Much of the public is predisposed to blame Republicans for anything that goes wrong, and the Democrats can always count on the supportive news and entertainment media to encourage that predisposition, but this time it’s going to require more extraordinary efforts. The Republicans didn’t design Obamacare’s slapstick web site, and were wise not to try, and even after the glitches and bugs and abysmal failures have been worked out the higher premiums, bigger deficits, decreased care, and increased bureaucratic nuttiness that was inherent in the law from the time every single Republican voted against it will become too check-writing clear to be denied or blamed on anyone but the Democrats.

— Bud Norman

State of the States

Michigan’s decision to join the growing ranks of “right to work” states was doubly satisfying for conservatives. It was a heavy blow to the labor movement in a state where unions had ruled for decades, and even more importantly it was a rare win at a time when conservatism seems to be routed.
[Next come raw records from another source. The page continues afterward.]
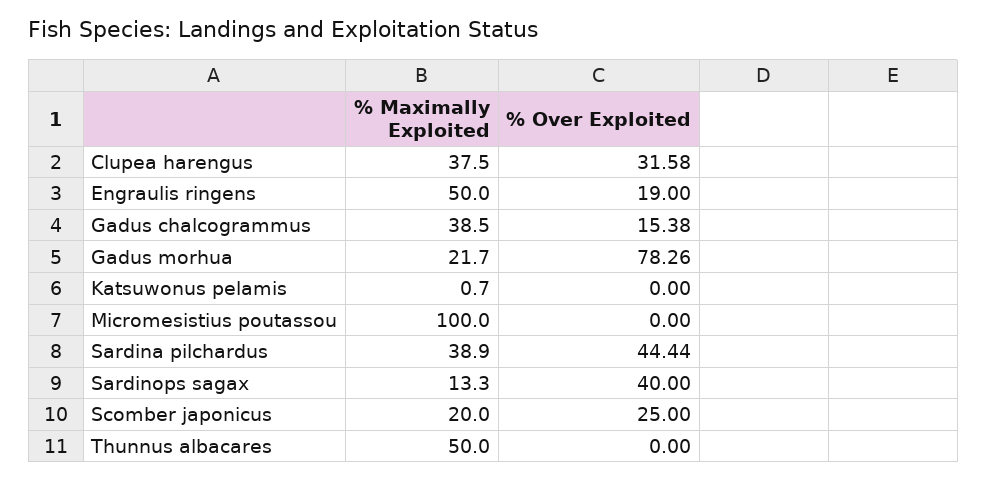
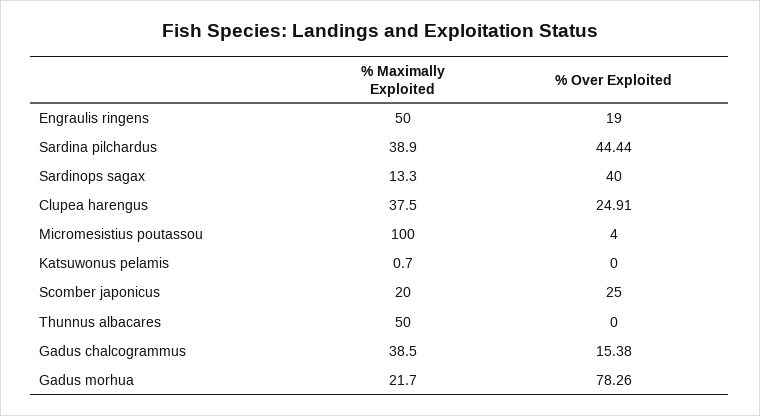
  {
    "% Maximally Exploited": {
      "Clupea harengus": 37.5,
      "Engraulis ringens": 50,
      "Gadus chalcogrammus": 38.5,
      "Gadus morhua": 21.7,
      "Katsuwonus pelamis": 0.7,
      "Micromesistius poutassou": 100,
      "Sardina pilchardus": 38.9,
      "Sardinops sagax": 13.3,
      "Scomber japonicus": 20,
      "Thunnus albacares": 50
    },
    "% Over Exploited": {
-     "Clupea harengus": 31.58,
+     "Clupea harengus": 24.91,
      "Engraulis ringens": 19,
      "Gadus chalcogrammus": 15.38,
      "Gadus morhua": 78.26,
      "Katsuwonus pelamis": 0,
-     "Micromesistius poutassou": 0,
+     "Micromesistius poutassou": 4,
      "Sardina pilchardus": 44.44,
      "Sardinops sagax": 40,
      "Scomber japonicus": 25,
      "Thunnus albacares": 0
    }
  }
The victory thus gives some hope for a conservative comeback, and it also shows how more such victories might be won at the state level. The Republican party has complete control of the state houses and governors’ mansions in 24 states and at least a share of the power in 11 others, even after an election that handed the party a bitter loss in the presidential race and rendered its majority in the House of Representatives largely irrelevant, and Michigan demonstrates how that can still make a difference. Twenty-one states of a Republican propensity are resisting the implementation of the hated Obamacare law by refusing to participate in its subsidized insurance exchanges, others are defying the federal government’s preferences regarding illegal immigration and voting laws, and further helpful mischief is possible.
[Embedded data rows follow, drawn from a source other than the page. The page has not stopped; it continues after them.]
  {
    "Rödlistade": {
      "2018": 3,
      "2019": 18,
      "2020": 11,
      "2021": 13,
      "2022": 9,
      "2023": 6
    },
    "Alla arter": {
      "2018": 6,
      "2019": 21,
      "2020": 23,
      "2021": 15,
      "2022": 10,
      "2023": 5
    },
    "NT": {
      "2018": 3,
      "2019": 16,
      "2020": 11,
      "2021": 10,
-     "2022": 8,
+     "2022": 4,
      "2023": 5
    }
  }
Some of the action is taking place in states that Obama carried, such as the anti-union measures in Michigan and Wisconsin, suggesting that good ideas can be implemented in even the most benighted jurisdictions. Should the Republicans be able to figure out why Wisconsin will vote for a Governor Scott Walker and Michigan opts for a Governor Rick Snyder but neither will support a President Mitt Romney, the party might be back in business. Alas, we suspect that too many voters in these curious locales expect their state governments to provide only roads, schools, prisons, and other such basic services, and thus prefer the budget-balancing efficiency of the Republicans, but they expect the almighty federal government and its endless money-printing capability for an unattainable utopia, and notice that the Democrats are the only party promising to achieve it.
The states’ resistance to the federal government will only succeed to the extent that the courts allow it, and recent Supreme Court decisions regarding Obamacare and Arizona’s border enforcement efforts to do bode well. Four years hence the courts will probably be even less amenable to states’ rights, and the federal government even more eager to impose its will. All the more reason, though, for the states to put up as much of a fight as possible while they still have some power.